Shozab Raza (Ph.D. University of Toronto, 2022) will complete his doctoral work in Anthropology with a dissertation titled “Theory from the Trenches: Revolutionary Anti-Imperialism on Pakistan’s Estates”. His research explores how laboring actors in the global South drew on transnationally circulating ideas to generate concepts aimed at advancing revolutionary anti-imperialism. His dissertation, which he plans to transform into a book manuscript, is a historical ethnography of a communist-led agri-labor insurgency on Pakistan’s colonial-fortified “landed estates” (jagirs). During the 1970s, landless agri-laborers in the former “Punjab Frontier” region began to occupy these estates, especially after enrolling in a communist party that argued these estates evidenced Pakistan’s “neo-colonial” condition. The party also energized agri-laborers to theorize, and to see the importance of theory for political practice. Agri-laborers creatively stretched the communist party’s theory in several ways, including by combining Marxism and Sufism in a “mystical Marxism”. The project conceptualizes their theory-making as “trench theory”, with the trench metaphor flagging a mode of subterranean theorizing for political combat. To further their political objectives, agri-laborers creatively reworked Euro-centric revolutionary theory for their specific contexts, while also taking inspiration from radical movements across Asia, Africa, and Latin America. His project draws on 20 months of ethnographic research in rural Pakistan, as well as various under-researched archives, including police surveillance files, the communist party’s internal literature, and the notebooks and diaries of revolutionaries.
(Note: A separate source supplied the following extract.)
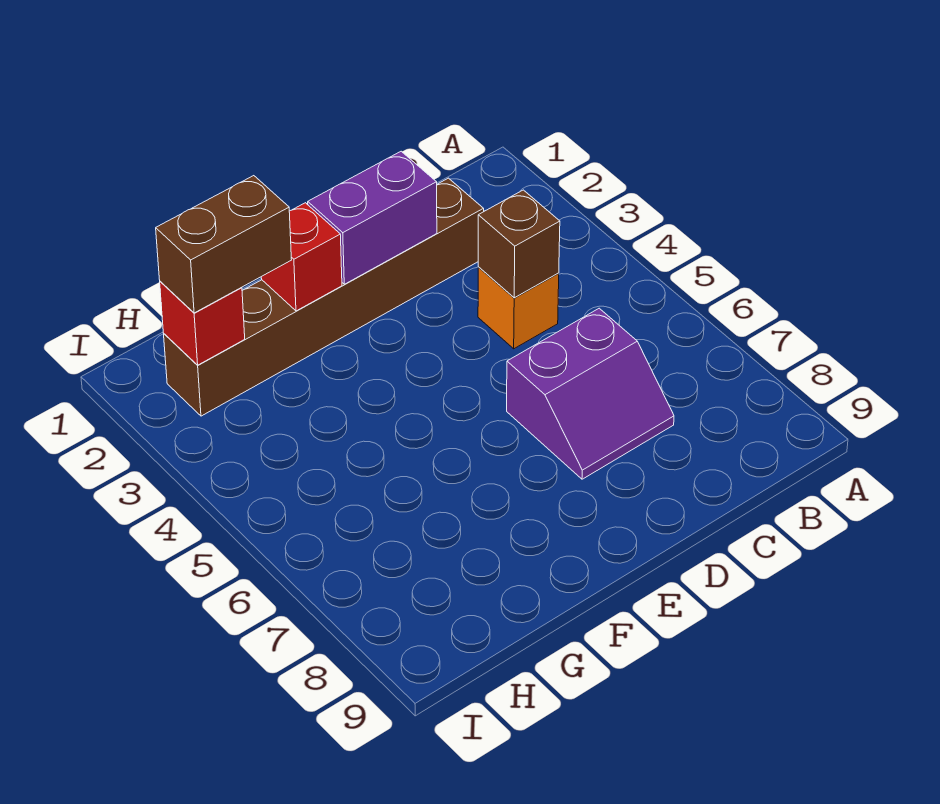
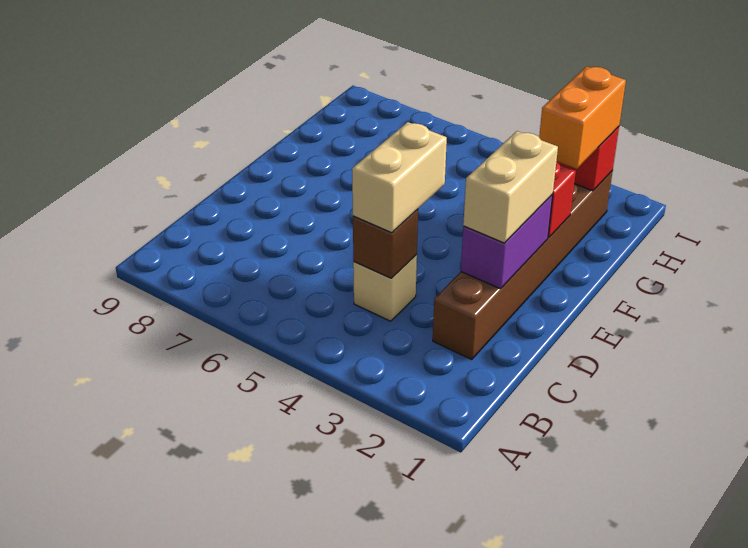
orange brick C4 level 1 -> tan brick C4 level 1
none -> tan brick C4:D4 level 3
purple slope C6:D7 level 1 top 6 -> none
none -> tan brick D2:E2 level 3
brown brick G2:H2 level 3 -> orange brick G2:H2 level 3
Launched in 2018, Jamhoor is a critical media organization that amplifies marginalized and progressive voices from South Asia and its diasporas. It promotes insights that situate the region within various structures of power, including capitalism, imperialism, colonialism, patriarchy, casteism, and racism, and is a member of the Progressive International, a global coalition of pro-labor activist groups, research institutes, and media organizations. During the term of this fellowship, Shozab will be commissioning, curating and editing pieces for a special summer 2023 issue on “Laboring South Asia”. This issue will situate labor in South Asia and its diasporas within various dynamic structures of power, including imperialism, colonialism, capitalism, patriarchy, racism and casteism. It will cover varying geographies of labor across the region, as well as differently situated laboring actors, including urban formal and informal workers, agrarian labor, and socially reproductive labor. The issue will consist of reportage, commentaries, photo-essays, fiction, poetry, and short video clips.
Shozab Raza held a Chancellor Jackman Graduate Fellowship at the JHI in 2020-2021 and we are delighted to welcome him back.
JHI Annual Theme, 2022-2023: Labour
From the labour of childbirth to the travail of making a living, human beings are labouring animals who derive meaning and experience meaninglessness in work. Historically, human creativity has long flourished both through and against labour-saving technologies. In a globalizing and climate-changing world, rising nationalist movements call for the fortification of borders that would stop seasonal flows of labour, while women call for pay equity and harassment-free workplaces to allow for the freedom to work in peace. In a world of increasingly precarious labour, thanks in part to automation, what does the future of work portend for both people and the planet? What forms of resistance are possible when workers face both the irrelevance of their labour and its exploitation?